The conference covers two days, with different keynote speakers and end-note speakers each day. This year, all of them were superb! Chris O’Neal (@onealchris) and Jennifer LaGarde (@jenniferlagarde) keynoted. They were both engaging and extremely talented presenters with important messages to share. Two teachers from our schools in Williston presented workshops. Sharon Davison (@kkidsinvt) spoke about iPads in Kindergarten. She brought 5 students to help share the apps they’ve been using. It turns out they needed to do some tech problem-solving on the spot and demonstrated their confidence as critical thinkers. They stole the show, well much of it. In addition, Colleen O’Brien shared how she used Kidblog with middle school math students to share photographs and talk about how they captured math in nature.

I presented a few sessions myself, one on The Many Faces of Social Networking and another as a co-presenter about Google Apps for Beginners.
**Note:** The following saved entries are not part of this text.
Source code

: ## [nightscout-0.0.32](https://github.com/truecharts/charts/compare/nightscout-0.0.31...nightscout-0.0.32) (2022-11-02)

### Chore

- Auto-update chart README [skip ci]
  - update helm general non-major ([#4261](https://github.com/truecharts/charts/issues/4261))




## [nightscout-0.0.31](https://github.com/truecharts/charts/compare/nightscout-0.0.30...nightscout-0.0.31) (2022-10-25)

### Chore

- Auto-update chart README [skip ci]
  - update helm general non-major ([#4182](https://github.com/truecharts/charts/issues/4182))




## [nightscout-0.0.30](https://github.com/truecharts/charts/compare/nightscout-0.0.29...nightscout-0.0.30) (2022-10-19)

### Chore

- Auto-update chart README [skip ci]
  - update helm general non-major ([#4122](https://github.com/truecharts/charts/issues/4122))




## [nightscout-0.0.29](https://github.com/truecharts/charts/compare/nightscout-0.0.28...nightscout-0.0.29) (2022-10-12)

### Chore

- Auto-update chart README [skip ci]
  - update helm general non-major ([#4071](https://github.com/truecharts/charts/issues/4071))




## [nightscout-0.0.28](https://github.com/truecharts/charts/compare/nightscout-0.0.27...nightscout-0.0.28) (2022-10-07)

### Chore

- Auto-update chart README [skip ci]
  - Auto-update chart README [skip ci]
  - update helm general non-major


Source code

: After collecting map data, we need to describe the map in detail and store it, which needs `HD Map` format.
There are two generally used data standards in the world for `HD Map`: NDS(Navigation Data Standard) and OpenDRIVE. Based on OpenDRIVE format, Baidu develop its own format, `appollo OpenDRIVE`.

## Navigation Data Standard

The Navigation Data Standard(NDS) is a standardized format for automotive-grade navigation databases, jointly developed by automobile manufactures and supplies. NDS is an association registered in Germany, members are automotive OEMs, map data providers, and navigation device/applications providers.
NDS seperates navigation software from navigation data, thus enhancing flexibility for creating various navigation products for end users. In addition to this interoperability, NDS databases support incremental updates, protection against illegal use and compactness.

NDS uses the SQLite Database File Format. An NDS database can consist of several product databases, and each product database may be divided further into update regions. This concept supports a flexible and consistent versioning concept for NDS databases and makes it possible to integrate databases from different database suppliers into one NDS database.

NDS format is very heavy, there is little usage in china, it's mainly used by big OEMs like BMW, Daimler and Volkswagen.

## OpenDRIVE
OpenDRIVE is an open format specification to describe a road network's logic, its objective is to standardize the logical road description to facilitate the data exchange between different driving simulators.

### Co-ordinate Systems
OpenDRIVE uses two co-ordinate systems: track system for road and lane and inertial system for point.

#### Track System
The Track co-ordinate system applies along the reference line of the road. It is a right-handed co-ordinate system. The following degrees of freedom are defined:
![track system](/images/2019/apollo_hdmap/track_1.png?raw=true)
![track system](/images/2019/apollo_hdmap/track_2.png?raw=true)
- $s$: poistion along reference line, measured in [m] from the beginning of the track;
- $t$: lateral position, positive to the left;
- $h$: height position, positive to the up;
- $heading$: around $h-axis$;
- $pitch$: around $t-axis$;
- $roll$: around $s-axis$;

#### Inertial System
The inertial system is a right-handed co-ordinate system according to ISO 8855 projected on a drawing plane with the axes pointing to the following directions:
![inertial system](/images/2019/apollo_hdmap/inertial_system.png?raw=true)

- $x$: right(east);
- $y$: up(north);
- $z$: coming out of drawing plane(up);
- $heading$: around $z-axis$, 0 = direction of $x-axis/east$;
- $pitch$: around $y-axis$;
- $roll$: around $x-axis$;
I realized that I get so caught up in the day-to-day use of Google apps that it’s helpful to get the perspective that there are still quite a few beginners out there. Some school districts in Vermont are just adopting Google Apps for Education domains and there’s a some learning ahead for those educators. Hopefully we got them started.

My session about Social Networking was well-attended. My PLN made me proud when I did a shout-out on Twitter. I got responses saying hello from all over the globe. It is always powerful to show the quick response and wide reach of Twitter to newcomers. Hopefully there are a few more educators ready to dive in and build their PLNs.

Conferences are always a great place to connect face-to-face with my PLN. I love that ah-ha when you greet or are greeted by someone you feel you know, but have never met in person. Overall, the conference was uplifting, rewarding, informative, and educational for me. I wish I could have attended

more sessions. I connected, learned, collaborated, and consumed. Kind of what I do every day with my PLN!